Dr. Erik Alda’s research examines the organizational performance of criminal justice organizations, program evaluation, and international criminology. In his research, he examines ways in which criminal justice organizations can maximize their performance and improve the quality of service. Recently, Dr. Alda has been invited to be an academic member of the Police Staffing Observatory led by Prof. Jeremy Wilson at Michigan State University. This is one of the largest police staffing projects financed by the National Institutes of Justice. Dr. Alda is currently working on several manuscripts where he assesses the impact of BWC on police efficiency, the evolution of police efficiency in the US; spatial decompositions of factors driving (in)efficiency in the US; and collaborating with other scholars in Spain and Brazil on efficiency analysis.

link to NIJ project:

Dr. Sarah Fischer researches discrimination against women and how discrimination affects women’s political involvement. Specifically, she examines discrimination Muslim women encounter in the Middle East and the United States. Most recently, she has examined media portrayals of Muslim women serving in the United States Congress. A separate line of her research investigates popular television crime dramas’ portrayal of police officers. Through content analyses, she examines how these shows portray officers’ gender, race, and their behavior at work–including whether the officers follow proper procedure, how they interact with suspects, and how the officers cope with job-related stress.

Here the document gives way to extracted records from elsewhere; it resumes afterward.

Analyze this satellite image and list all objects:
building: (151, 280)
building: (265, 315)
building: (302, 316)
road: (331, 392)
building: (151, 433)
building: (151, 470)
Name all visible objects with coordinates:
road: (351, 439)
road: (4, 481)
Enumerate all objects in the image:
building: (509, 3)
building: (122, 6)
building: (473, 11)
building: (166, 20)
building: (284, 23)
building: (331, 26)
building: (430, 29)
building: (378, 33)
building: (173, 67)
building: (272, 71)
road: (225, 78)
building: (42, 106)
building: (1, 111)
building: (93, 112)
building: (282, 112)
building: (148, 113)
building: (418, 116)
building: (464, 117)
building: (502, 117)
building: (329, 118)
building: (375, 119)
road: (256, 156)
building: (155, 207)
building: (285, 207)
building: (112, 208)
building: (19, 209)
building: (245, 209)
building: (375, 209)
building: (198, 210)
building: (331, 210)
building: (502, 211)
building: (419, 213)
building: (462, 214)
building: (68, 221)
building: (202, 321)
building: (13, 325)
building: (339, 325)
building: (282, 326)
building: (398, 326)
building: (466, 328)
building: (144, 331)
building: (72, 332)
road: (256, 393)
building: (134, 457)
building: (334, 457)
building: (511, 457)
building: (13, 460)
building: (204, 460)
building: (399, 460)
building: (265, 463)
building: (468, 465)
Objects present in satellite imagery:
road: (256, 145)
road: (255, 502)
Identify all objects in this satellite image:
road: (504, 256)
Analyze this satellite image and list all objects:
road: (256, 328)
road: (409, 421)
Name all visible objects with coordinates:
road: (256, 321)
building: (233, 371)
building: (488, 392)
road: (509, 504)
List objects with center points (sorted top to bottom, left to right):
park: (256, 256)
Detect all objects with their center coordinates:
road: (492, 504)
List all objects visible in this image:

Dr. Brittany Ripper’s research focuses on reentry, as well as life sentences and death sentences. Her dissertation research explored how women coped with returning to society from jail and prison during the COVID-19 pandemic. Dr. Ripper recently conducted a survey of individuals sentenced to life in prison who were later released. She is currently working on a manuscript about living under the threat of a death sentence. Her newest research project will examine the effects of getting a college education behind bars.